Concept
The need to approach climate action, resource efficiency, and circularity performance as integrated, economy-wide, cross-cutting issues is gaining attention in the policy world, stimulating the development of new industrial policies worldwide, including the USA’s Inflation Reduction Act and China’s 14th five-year plan. In the EU, the Green Deal Industrial Plan along with the Net-Zero Industry Act, the Critical Raw Materials Act, and a reform of the electricity market design, set the regulatory framework for industrial competitiveness and innovation as well as the attractiveness of the EU as an investment location for the net-zero industry. These initiatives are aimed not only to respond to the geopolitical environment following the war in Ukraine and the need to secure access to raw materials, but also to reinforce the new Circular Economy Action Plan (CEAP), which explicitly promotes crosscutting actions that build synergies between Circular Economy and climate change mitigation and adaptation at global, regional, and national level. Despite these policy advancements in Europe and other major economies, however, there remains a wide progress gap at the global level between ambitious emissions savings and high circularity performance due to the limited scientific and technical capacity available to underpin feasible, robust, and effective policies in both domains.

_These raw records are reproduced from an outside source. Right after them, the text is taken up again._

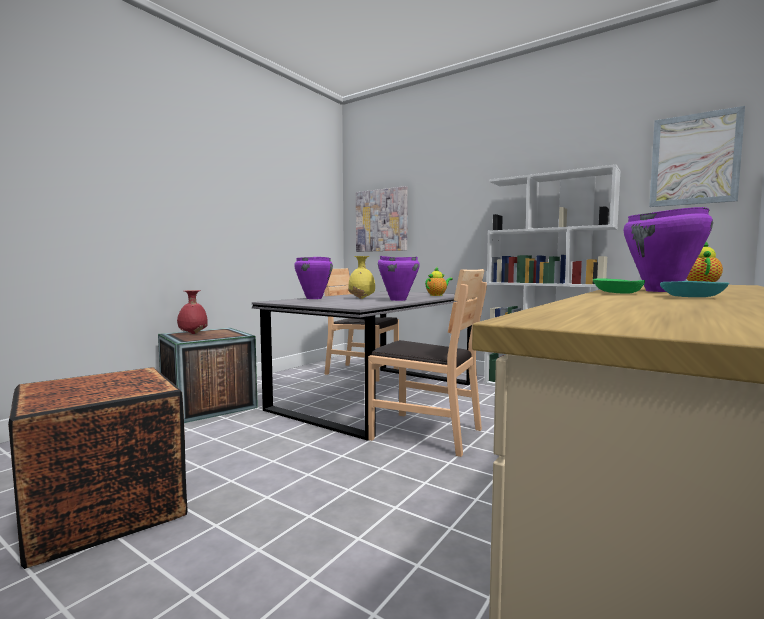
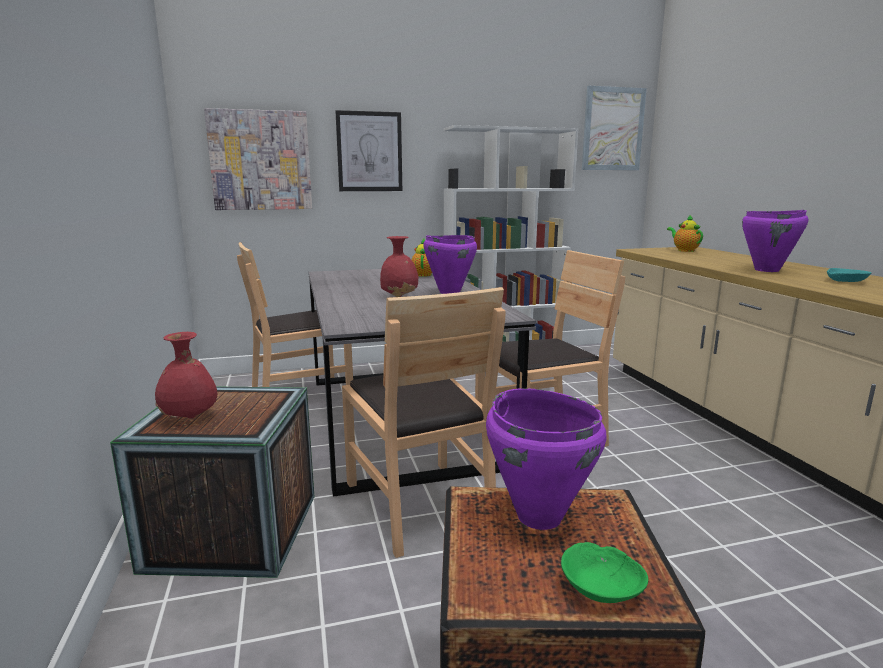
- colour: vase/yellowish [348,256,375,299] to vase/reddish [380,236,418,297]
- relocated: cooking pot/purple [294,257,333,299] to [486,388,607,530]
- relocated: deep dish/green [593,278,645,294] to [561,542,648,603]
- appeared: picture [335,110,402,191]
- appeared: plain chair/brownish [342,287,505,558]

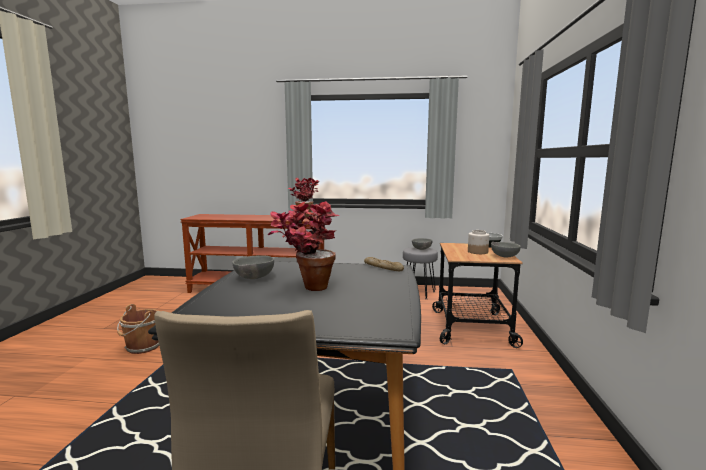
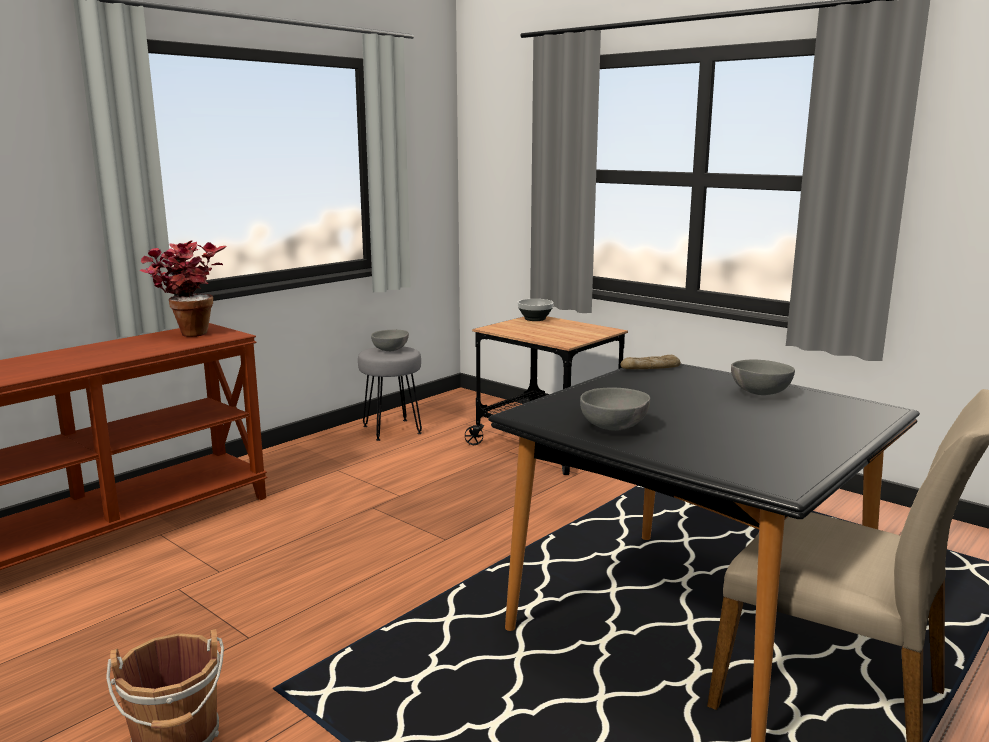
- missing: plant in a pot [268,201,339,291]
- missing: preserve jar [468,230,489,254]
- relocated: deep dish/greyish [491,242,521,257] to [731,360,795,395]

The TRANSIENCE project will create an open, integrated, modular framework to simulate pathways toward achieving the transition of European industries to climate neutrality while fully integrating material efficiency and circular economy measures in energy and climate models. To do this, it will bring together the consortium’s high-level expertise behind, and backbones of, well-established models in actively informing climate, energy, and industrial policies in Europe, addressing concerns related to broader sustainability, including environmental synergies or trade-offs, changes in industrial output, employment, competitiveness, global sourcing, trade, and other macroeconomic indicators. The end product, the Model for European Industry Circularity and Climate Change mitigation (MIC3), will allow to establish the required capacities and provide useful insights for industrial circularity performance and decarbonisation. MIC3, the ‘satellite’ modules comprising it and the scenario exercises stemming from it will be entirely co-developed and validated with relevant stakeholders from industry, policy, and civil society, as well as used to inform assessments and transition strategies, at EU and country level, at global level, and within 4 heterogeneous regional industry clusters in Europe, to ensure their usability and exploitation in real-world use cases.